▶ **WORK INSTRUCTIONS**
The output should be the records themselves, given again exactly.

(AVAILABLE DATA Opens)

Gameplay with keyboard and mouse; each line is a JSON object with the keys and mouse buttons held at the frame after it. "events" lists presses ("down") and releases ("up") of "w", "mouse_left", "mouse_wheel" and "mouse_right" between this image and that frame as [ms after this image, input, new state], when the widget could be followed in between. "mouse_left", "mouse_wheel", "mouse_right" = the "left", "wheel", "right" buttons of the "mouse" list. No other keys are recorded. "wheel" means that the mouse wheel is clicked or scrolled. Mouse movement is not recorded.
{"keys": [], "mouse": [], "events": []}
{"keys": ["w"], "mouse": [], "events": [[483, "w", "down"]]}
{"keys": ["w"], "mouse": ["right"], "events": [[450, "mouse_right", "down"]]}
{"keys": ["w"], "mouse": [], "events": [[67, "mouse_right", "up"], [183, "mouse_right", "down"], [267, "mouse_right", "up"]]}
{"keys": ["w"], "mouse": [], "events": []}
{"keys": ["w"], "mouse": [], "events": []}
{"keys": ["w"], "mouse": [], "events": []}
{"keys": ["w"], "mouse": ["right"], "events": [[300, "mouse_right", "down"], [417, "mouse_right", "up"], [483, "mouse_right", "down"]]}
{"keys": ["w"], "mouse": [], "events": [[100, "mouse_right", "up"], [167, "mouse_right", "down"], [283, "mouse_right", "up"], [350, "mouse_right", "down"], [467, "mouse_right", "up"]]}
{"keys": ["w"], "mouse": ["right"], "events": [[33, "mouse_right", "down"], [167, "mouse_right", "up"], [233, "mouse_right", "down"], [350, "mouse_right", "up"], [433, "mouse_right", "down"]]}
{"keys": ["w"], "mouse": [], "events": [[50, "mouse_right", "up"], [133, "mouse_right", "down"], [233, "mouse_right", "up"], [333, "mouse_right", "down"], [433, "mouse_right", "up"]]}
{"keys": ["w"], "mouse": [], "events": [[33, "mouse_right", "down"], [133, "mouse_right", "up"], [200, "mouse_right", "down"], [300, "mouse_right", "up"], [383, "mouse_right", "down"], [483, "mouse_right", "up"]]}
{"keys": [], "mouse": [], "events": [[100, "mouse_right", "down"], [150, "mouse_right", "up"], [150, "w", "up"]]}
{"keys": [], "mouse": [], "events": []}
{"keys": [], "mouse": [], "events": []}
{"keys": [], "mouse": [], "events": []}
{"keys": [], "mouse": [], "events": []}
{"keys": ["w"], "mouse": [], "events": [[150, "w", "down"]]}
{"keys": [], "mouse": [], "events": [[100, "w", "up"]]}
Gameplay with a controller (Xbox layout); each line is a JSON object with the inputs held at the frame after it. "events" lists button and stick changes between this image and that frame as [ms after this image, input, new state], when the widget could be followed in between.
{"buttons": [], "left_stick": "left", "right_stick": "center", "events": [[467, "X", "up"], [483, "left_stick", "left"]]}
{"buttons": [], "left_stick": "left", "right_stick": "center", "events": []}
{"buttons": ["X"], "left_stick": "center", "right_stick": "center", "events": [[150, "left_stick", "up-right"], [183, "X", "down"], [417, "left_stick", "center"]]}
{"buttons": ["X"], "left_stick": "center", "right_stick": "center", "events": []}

(AVAILABLE DATA Closes)

▶ **TASK ANSWER**
Gameplay with keyboard and mouse; each line is a JSON object with the keys and mouse buttons held at the frame after it. "events" lists presses ("down") and releases ("up") of "w", "mouse_left", "mouse_wheel" and "mouse_right" between this image and that frame as [ms after this image, input, new state], when the widget could be followed in between. "mouse_left", "mouse_wheel", "mouse_right" = the "left", "wheel", "right" buttons of the "mouse" list. No other keys are recorded. "wheel" means that the mouse wheel is clicked or scrolled. Mouse movement is not recorded.
{"keys": [], "mouse": [], "events": []}
{"keys": ["w"], "mouse": [], "events": [[483, "w", "down"]]}
{"keys": ["w"], "mouse": ["right"], "events": [[450, "mouse_right", "down"]]}
{"keys": ["w"], "mouse": [], "events": [[67, "mouse_right", "up"], [183, "mouse_right", "down"], [267, "mouse_right", "up"]]}
{"keys": ["w"], "mouse": [], "events": []}
{"keys": ["w"], "mouse": [], "events": []}
{"keys": ["w"], "mouse": [], "events": []}
{"keys": ["w"], "mouse": ["right"], "events": [[300, "mouse_right", "down"], [417, "mouse_right", "up"], [483, "mouse_right", "down"]]}
{"keys": ["w"], "mouse": [], "events": [[100, "mouse_right", "up"], [167, "mouse_right", "down"], [283, "mouse_right", "up"], [350, "mouse_right", "down"], [467, "mouse_right", "up"]]}
{"keys": ["w"], "mouse": ["right"], "events": [[33, "mouse_right", "down"], [167, "mouse_right", "up"], [233, "mouse_right", "down"], [350, "mouse_right", "up"], [433, "mouse_right", "down"]]}
{"keys": ["w"], "mouse": [], "events": [[50, "mouse_right", "up"], [133, "mouse_right", "down"], [233, "mouse_right", "up"], [333, "mouse_right", "down"], [433, "mouse_right", "up"]]}
{"keys": ["w"], "mouse": [], "events": [[33, "mouse_right", "down"], [133, "mouse_right", "up"], [200, "mouse_right", "down"], [300, "mouse_right", "up"], [383, "mouse_right", "down"], [483, "mouse_right", "up"]]}
{"keys": [], "mouse": [], "events": [[100, "mouse_right", "down"], [150, "mouse_right", "up"], [150, "w", "up"]]}
{"keys": [], "mouse": [], "events": []}
{"keys": [], "mouse": [], "events": []}
{"keys": [], "mouse": [], "events": []}
{"keys": [], "mouse": [], "events": []}
{"keys": ["w"], "mouse": [], "events": [[150, "w", "down"]]}
{"keys": [], "mouse": [], "events": [[100, "w", "up"]]}
Gameplay with a controller (Xbox layout); each line is a JSON object with the inputs held at the frame after it. "events" lists button and stick changes between this image and that frame as [ms after this image, input, new state], when the widget could be followed in between.
{"buttons": [], "left_stick": "left", "right_stick": "center", "events": [[467, "X", "up"], [483, "left_stick", "left"]]}
{"buttons": [], "left_stick": "left", "right_stick": "center", "events": []}
{"buttons": ["X"], "left_stick": "center", "right_stick": "center", "events": [[150, "left_stick", "up-right"], [183, "X", "down"], [417, "left_stick", "center"]]}
{"buttons": ["X"], "left_stick": "center", "right_stick": "center", "events": []}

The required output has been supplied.